**** ESTRATTO DEL DOCUMENTO ****

Parla monsignor Gianantonio Borgonovo, nuovo presidente della Veneranda Fabbrica, arciprete del Duomo, che sottolinea «l’eccezionalità di questo doppio ruolo»: «Abbiamo bisogno di dire e di dimostrare che la Veneranda Fabbrica è sempre la stessa: quella della sua storia. Spero di poter riconsegnare la carica di presidente prima del termine del mandato naturale di questo Cda»

di Annamaria BRACCINI

borgonovo

Una decisione arrivata in tempi rapidi. Già a quarantott’ore dalle dimissioni di Angelo Caloia da presidente della Veneranda Fabbrica del Duomo (indagato per peculato in un’inchiesta relativa agli anni 2001- 2008, quando era alla guida dell’Ior), il Consiglio di Amministrazione dell’Ente ha nominato il nuovo presidente. È monsignor Gianantonio Borgonovo, biblista di fama internazionale, che dopo essere stato dottore della Biblioteca-Pinacoteca Ambrosiana, docente in Seminario e in Facoltà Teologica di Primo Testamento, dal 2012 è Arciprete della Cattedrale.
«Vorrei proprio sottolineare l’eccezionalità di questo doppio ruolo – riflette proprio monsignor Borgonovo, nato a Merone nel 1955 –, in quanto il Duomo è portato avanti nella sua vita ordinaria da due diverse istituzioni tra loro dialettiche seppure convergenti sull’unica realtà della Cattedrale.

**** ESTRATTI DEI DATI ****

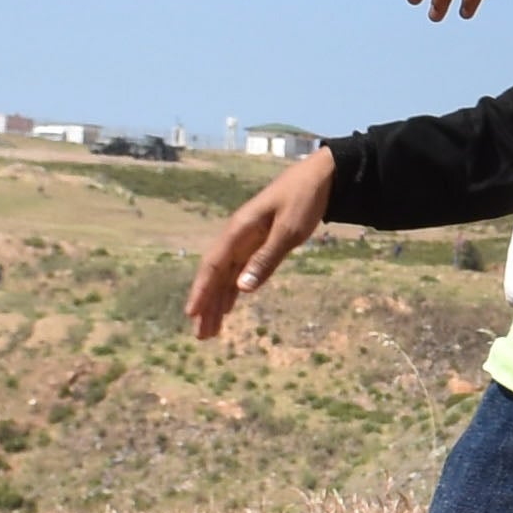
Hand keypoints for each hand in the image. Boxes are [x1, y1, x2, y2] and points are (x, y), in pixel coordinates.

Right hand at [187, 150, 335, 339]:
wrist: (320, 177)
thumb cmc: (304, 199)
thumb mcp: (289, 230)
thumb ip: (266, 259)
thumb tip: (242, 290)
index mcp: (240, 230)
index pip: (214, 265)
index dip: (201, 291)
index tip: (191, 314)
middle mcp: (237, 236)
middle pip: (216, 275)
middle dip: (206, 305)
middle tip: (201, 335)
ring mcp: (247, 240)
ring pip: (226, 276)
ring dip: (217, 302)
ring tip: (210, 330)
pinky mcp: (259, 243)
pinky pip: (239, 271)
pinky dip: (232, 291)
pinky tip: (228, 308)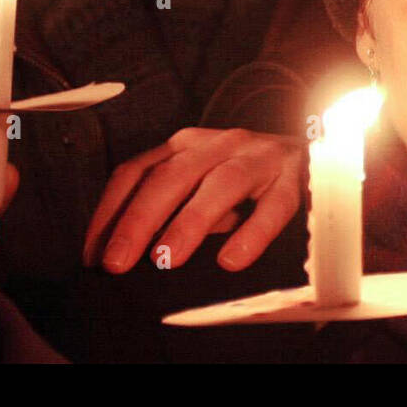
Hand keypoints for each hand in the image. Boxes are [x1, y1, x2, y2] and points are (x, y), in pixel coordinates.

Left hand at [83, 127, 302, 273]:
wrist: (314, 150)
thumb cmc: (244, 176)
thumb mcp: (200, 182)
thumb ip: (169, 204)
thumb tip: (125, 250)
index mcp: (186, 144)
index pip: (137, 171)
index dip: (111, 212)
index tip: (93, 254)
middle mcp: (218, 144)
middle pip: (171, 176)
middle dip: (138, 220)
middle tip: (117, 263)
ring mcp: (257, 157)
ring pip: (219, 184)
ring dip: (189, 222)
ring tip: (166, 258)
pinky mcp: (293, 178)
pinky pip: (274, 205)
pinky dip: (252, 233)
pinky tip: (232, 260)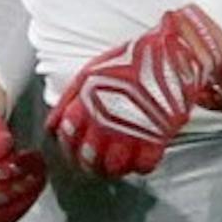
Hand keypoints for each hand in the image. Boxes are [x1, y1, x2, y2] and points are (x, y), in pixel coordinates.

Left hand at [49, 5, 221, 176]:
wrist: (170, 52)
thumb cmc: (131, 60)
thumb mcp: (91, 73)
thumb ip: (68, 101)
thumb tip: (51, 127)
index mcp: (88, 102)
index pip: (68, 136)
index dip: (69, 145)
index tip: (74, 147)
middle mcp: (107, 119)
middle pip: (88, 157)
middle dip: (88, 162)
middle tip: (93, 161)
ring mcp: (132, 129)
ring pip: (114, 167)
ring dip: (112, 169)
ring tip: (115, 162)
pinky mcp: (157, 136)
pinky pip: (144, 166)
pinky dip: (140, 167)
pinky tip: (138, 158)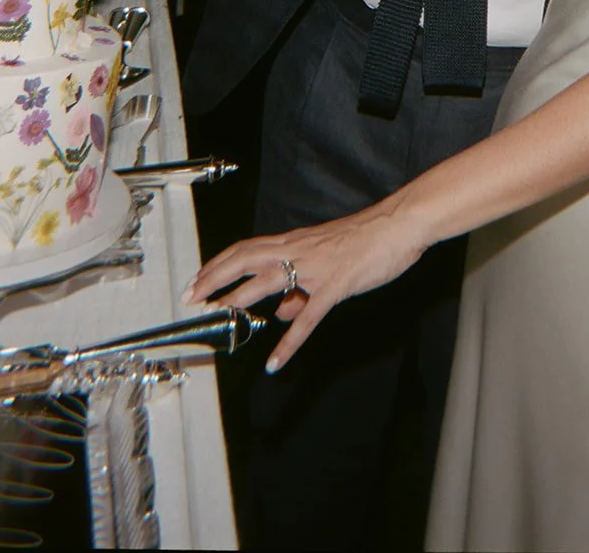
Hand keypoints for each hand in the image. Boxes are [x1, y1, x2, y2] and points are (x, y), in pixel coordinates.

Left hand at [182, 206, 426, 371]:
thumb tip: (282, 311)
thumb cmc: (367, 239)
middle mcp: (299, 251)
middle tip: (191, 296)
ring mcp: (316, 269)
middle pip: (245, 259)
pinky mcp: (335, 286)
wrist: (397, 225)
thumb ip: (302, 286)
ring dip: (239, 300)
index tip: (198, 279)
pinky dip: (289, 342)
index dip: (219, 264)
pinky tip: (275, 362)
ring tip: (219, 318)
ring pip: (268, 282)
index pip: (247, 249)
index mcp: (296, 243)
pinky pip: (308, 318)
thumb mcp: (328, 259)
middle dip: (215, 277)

****

▶ _ESERCIZI_:
a: Stabilisci se le affermazioni seguenti concordano con l'articolo su monsignor Borgonovo. Per ciascuna rispondi sì o no e cita tali e quali le parole dell'articolo che lo decidono.
(i) Monsignor Borgonovo è nato a Merone nel 1955.
(ii) Il nuovo presidente è stato nominato una settimana dopo le dimissioni di Angelo Caloia.
(iii) Monsignor Borgonovo è Arciprete della Cattedrale dal 2008.
b: Rispondi in poche parole, basandoti sull'articolo su monsignor Borgonovo:
(i) Chi ha scritto l'articolo?
(ii) Per quale reato è indagato Angelo Caloia?
(iii) Quale materia insegnava monsignor Borgonovo in Seminario e in Facoltà Teologica?
c: Riporta parola per parola il tratto dell'articolo su monsignor Borgonovo che va da "di Annamaria BRACCINI" fino a "realtà della Cattedrale.", compresi.

▶ _SOLUZIONI DEGLI ESERCIZI_:
a:
(i) Sì: «nato a Merone nel 1955».
(ii) No: «Già a quarantott’ore dalle dimissioni di Angelo Caloia».
(iii) No: «dal 2012 è Arciprete della Cattedrale».

b:
(i) Annamaria Braccini.
(ii) Per peculato.
(iii) Primo Testamento.

c:
di Annamaria BRACCINI

borgonovo

Una decisione arrivata in tempi rapidi. Già a quarantott’ore dalle dimissioni di Angelo Caloia da presidente della Veneranda Fabbrica del Duomo (indagato per peculato in un’inchiesta relativa agli anni 2001- 2008, quando era alla guida dell’Ior), il Consiglio di Amministrazione dell’Ente ha nominato il nuovo presidente. È monsignor Gianantonio Borgonovo, biblista di fama internazionale, che dopo essere stato dottore della Biblioteca-Pinacoteca Ambrosiana, docente in Seminario e in Facoltà Teologica di Primo Testamento, dal 2012 è Arciprete della Cattedrale.
«Vorrei proprio sottolineare l’eccezionalità di questo doppio ruolo – riflette proprio monsignor Borgonovo, nato a Merone nel 1955 –, in quanto il Duomo è portato avanti nella sua vita ordinaria da due diverse istituzioni tra loro dialettiche seppure convergenti sull’unica realtà della Cattedrale.